L'allocation d'actifs
- Placements - Mis à jour le vendredi 24 septembre 2010
- Tags : patrimoine
(MoneyGuide.fr) - L’allocation d’actifs doit se comprendre comme la répartition du patrimoine entre les différentes classes d’actifs: monétaire, obligations, actions, immobilier… À cette liste, on aurait naguère rajouté l’or.
L’allocation d’actifs doit aussi se comprendre comme étant la répartition du patrimoine entre les différents réceptacles retenus: sociétés, contrats de capitalisation, contrats d’assurance vie, PEA, PEE, comptes-titres…
Si, jadis, la standardisation était pratiquement de règle, dans la plupart des établissements bancaires tout particulièrement, il n’en est plus de même aujourd’hui et l’allocation d’actifs dépend étroitement de la situation personnelle du détenteur du patrimoine, de ses objectifs et de ses contraintes, et enfin bien sûr du patrimoine lui-même.

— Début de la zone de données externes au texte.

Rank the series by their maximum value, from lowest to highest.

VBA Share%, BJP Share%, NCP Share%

L’ampleur du patrimoine apparaît comme le premier critère devant présider à l’allocation d’actifs. Sachant qu’il est question ici de patrimoine «privé» par opposition à patrimoine «professionnel», on conçoit bien qu’un patrimoine très important peut absorber une dose massive d’actifs variables ou très variables alors qu’un patrimoine sur lequel son détenteur compte pour assurer son train de vie ne peut supporter des investissements trop spéculatifs.

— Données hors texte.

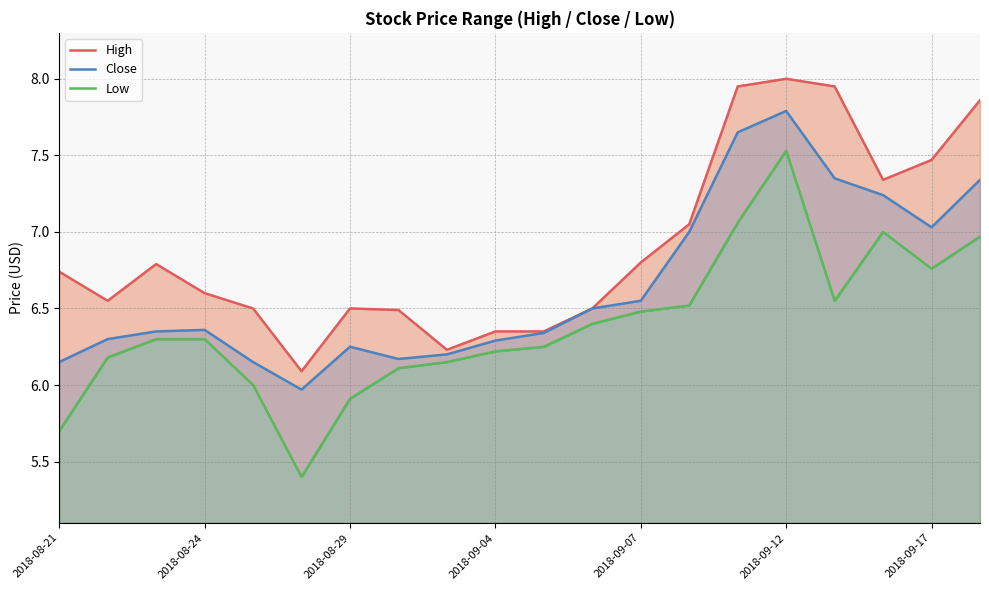

What position from the right is 8?

12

Ensuite, il convient de prendre en compte les contraintes qui s’imposent au détenteur du patrimoine.Celles-ci peuvent être intrinsèques, c’est-à-dire imposées par le propriétaire. Elles peuvent être surtout extrinsèques comme une vulnérabilité particulière de la famille, comme les contraintes fiscales et sociales ou, tout simplement, comme l’âge du principal intéressé.

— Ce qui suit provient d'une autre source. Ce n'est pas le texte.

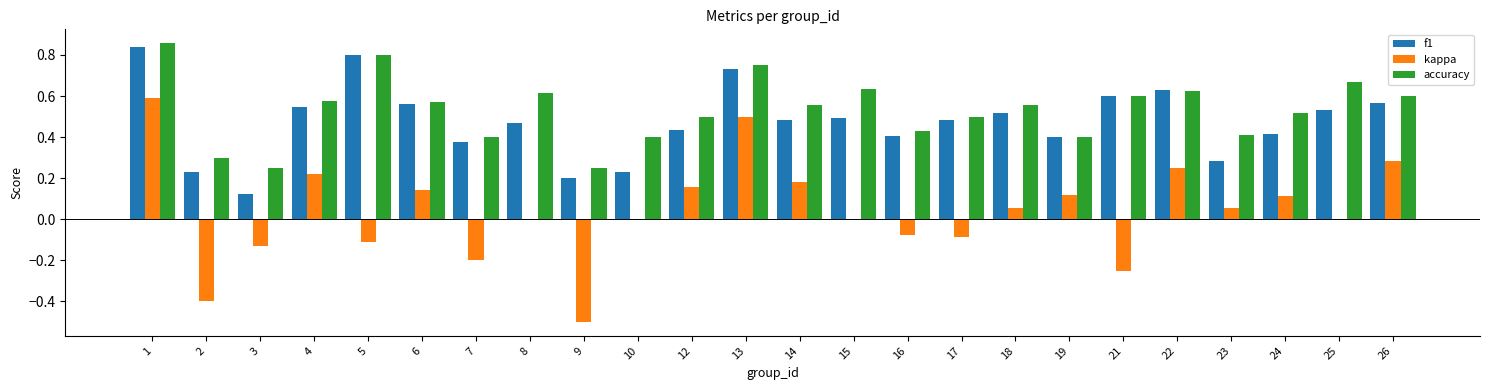

Between 6 and 9, which series saw the biggest shift?

kappa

De la même manière, les objectifs peuvent être très divers. Ce peut être de consommer, ce peut être d’investir dans une optique de conservation ou de développement, ce peut être également de transmettre dans des conditions précises.
Tous ces éléments doivent présider à la répartition du patrimoine entre les différents investissements possibles.
L’étranger joue aussi un rôle qui peut s’avérer à la fois important et complexe.Ainsi, les orientations d’investissement seront clairement différentes en fonction du lieu de résidence de la personne concernée ou des membres de sa famille. Un départ pour l’étranger, quel que soit son degré d’incertitude, pourra être pris en compte dans l’analyse de la répartition et du choix des devises d’investissement.
Cette division du patrimoine doit être compatible avec les options retenues parallèlement pour ce qui est de la mise en place et de l’utilisation des réceptacles des investissements. Par exemple, il n’est pas possible de placer à l’intérieur d’un contrat d’assurance vie des fonds d’investissement étrangers de type hedge funds ou fonds d’arbitrage n’ayant pas reçu l’agrément de l’Autorité des marchés financiers (AMF).